Last month the state legislature allowed future casinos to be built atop pilings to make them more secure. The pilings still have to be over water. Gregory said his agency has so far reviewed three casino applications under the new rule.

Other Las Vegas companies haven't yet confirmed that they will rebuild their resorts as before, though Boyd Gaming Corp. has said its Louisiana property doesn't appear to be badly damaged.

Officials said they still haven't been able to get a close look at the damage to their casinos because flooding and road damage make them difficult to access except by helicopter. Officials have yet to declare some regions safe for entry, they say.

Companies say they are focused on the immediate relief effort and are trying to reconnect with employees.

"We have no desire to think about anything in the long term," MGM Mirage spokesman Alan Feldman said. "We are much more concerned about trying to find out where our employees are."

The company employs about 3,000 people at its Beau Rivage property in Biloxi, which was still left standing after the storm but reported significant damage.

Wednesday, MGM Mirage said it was working to make sure employees receive their regularly scheduled paychecks Friday, either by direct deposit or paper checks.

The company has set up a call center in Las Vegas and a toll-free number -- 866-368-7399 -- so that employees can check in with the company and provide contact information. The reservation number for Beau Rivage has been rerouted to this hotline, where customers with existing reservations can get information about cancellations and refunds.

Harrah's also is working to get in touch with its workers and is attempting to find jobs for them at its other casinos.

Loveman said his company intends to pay workers affected by the storm for the next 90 days and has donated $1 million to an employee relief effort. All three properties closed Sunday before the hurricane hit.

Harrah's is housing more than 400 people, mostly non-employees, in the convention center at its Grand Casino in Tunica, Miss and also has a relief center at its Lake Charles, La. casino for displaced workers and their families.

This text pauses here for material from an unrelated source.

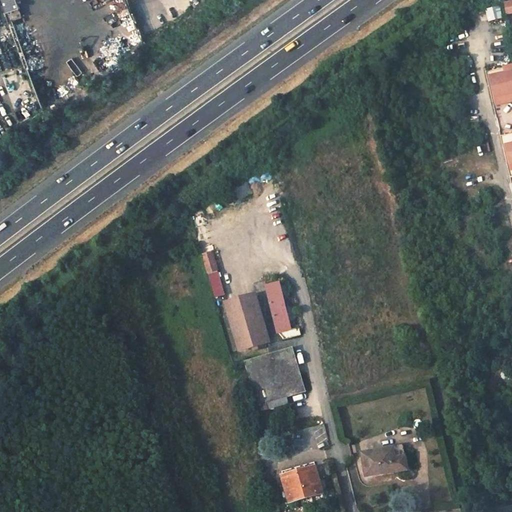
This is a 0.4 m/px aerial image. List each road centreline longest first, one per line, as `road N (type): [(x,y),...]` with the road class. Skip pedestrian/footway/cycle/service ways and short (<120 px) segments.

The company has offered to let guests at its six Las Vegas properties who are from the regions affected by the storm stay on for two nights at no charge.

Officials with Ameristar Casinos of Las Vegas said they reopened the company's Vicksburg, Miss. casino Wednesday afternoon and that the property suffered "minimal" damage.

The company believes that none of the casino's roughly 950 workers were unjured through some may have had some property damage. Workers will be paid for work time missed while the property was closed, Ameristar said in a statement.

An executive with Pinnacle Entertainment said Tuesday that none of the company's employees are believed to be hurt.

The Las Vegas company owns Casino Magic in Biloxi and Boomtown New Orleans, which employ about 2,000 people.

"We're quite worried about them," Chief Financial Officer Steve Capp said. "Land lines are down and cell phone service is spotty. We're doing the best we can."

Pinnacle Chief Executive Dan Lee was on his way down to the Gulf Coast with other officials earlier this week to assess the damage.

"He's a hands-on kind of guy," Capp said. "But I'm not sure what they can do at this point."